Work to complete:
1. In the passage on basketball shot tracking, how do some coaches track shot locations?
2. Continue the passage on basketball shot tracking from the end of its last sentence.

Despite the new popularity threes, lower level teams do not have an easy way to analyze their shooting performance by other means than the field goal percentage or effective field goal percentage typically found in the box score. Some coaches track shot locations using pen and paper to manually create shot charts for the team and each player. This approach has obvious limitations. The measurement error has to be significant. After all, the person tracking the shots is simply eyeballing the release location and approximating it again to place the dot on the page. This method also makes it practically impossible to look at long term trends since the data is not stored in a database where the charts could be reproduced. Drawing conclusions from a team's shot chart of a particular game is dangerous since the number of shot attempts is not big enough to reveal the "true" underlying patterns. This is even more true when trying to evaluate a player's performance by looking at their game shot chart.

Records:
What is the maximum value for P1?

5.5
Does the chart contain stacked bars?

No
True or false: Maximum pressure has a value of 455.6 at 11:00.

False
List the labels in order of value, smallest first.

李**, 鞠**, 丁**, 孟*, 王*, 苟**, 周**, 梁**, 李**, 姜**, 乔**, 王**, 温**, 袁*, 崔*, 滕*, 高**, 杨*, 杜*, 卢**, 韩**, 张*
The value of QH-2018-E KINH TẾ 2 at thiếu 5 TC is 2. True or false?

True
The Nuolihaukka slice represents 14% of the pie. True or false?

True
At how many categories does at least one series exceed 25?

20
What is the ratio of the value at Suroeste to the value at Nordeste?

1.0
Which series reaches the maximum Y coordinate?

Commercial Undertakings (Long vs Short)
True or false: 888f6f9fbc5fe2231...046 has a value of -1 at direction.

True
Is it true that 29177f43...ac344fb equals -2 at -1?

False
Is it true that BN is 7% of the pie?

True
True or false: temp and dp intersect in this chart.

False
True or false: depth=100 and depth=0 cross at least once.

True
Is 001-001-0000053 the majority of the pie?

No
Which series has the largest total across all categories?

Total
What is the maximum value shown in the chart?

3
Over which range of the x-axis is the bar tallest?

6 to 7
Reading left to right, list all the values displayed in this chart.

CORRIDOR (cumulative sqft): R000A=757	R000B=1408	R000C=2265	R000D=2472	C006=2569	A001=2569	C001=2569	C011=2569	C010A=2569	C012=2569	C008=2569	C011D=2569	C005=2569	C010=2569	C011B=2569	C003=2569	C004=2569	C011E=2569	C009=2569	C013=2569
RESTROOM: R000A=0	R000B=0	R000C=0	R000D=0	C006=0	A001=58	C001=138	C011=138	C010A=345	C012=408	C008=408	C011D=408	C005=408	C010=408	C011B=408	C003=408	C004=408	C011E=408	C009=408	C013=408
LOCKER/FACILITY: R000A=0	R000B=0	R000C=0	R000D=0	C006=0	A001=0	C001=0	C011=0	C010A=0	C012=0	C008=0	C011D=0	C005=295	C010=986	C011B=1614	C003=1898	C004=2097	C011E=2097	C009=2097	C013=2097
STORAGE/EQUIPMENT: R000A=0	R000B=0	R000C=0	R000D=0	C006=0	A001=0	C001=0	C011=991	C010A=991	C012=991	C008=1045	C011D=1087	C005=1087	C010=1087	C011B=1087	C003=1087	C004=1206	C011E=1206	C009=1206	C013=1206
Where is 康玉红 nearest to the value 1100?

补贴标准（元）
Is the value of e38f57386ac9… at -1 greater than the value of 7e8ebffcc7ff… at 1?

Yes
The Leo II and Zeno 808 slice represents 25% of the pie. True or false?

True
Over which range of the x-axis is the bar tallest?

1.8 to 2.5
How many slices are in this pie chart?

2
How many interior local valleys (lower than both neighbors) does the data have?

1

Answers to the exercises:
1. They use pen and paper to manually create shot charts for the team and each player.

2.
Many Android or iOS applications allow teams to track box score statistics. However, not many applications allow teams to track shot locations. Even fewer allow the user to export the \((x, ~y)\) coordinates of each shots in a usable format such as a csv file. Easy Stats is one of the rare applications that does. It automatically creates shot charts and allows the user to easily export the coordinates.

This books will walk you through how to create Goldsberry-like shot charts and analyze the spatial structure of basketball shots using R, the popular tidyverse package, and the sf package.

1.3 Why R?

Reproducibility is the main advantage of using R over a standard spatial analysis software such as ArcGIS. R uses scripts which means that analyses can be shared and reproduced easily. The programming language was built for and by statisticians who decided to keep it open source. As a result, many packages have emerged to extend its functionality to specific niches. The RStudio IDE6 makes R more approachable. This book was produced using R Mardown and Bookdown which are integrated within RStudio.

1.4 Why the tidyverse package?

"The tidyverse is an opinionated collection of R packages designed for data science. All packages share an underlying design philosophy, grammar, and data structures." - Tidyverse Developpers

Two key characteristics of the tidyverse are tidy data and piping.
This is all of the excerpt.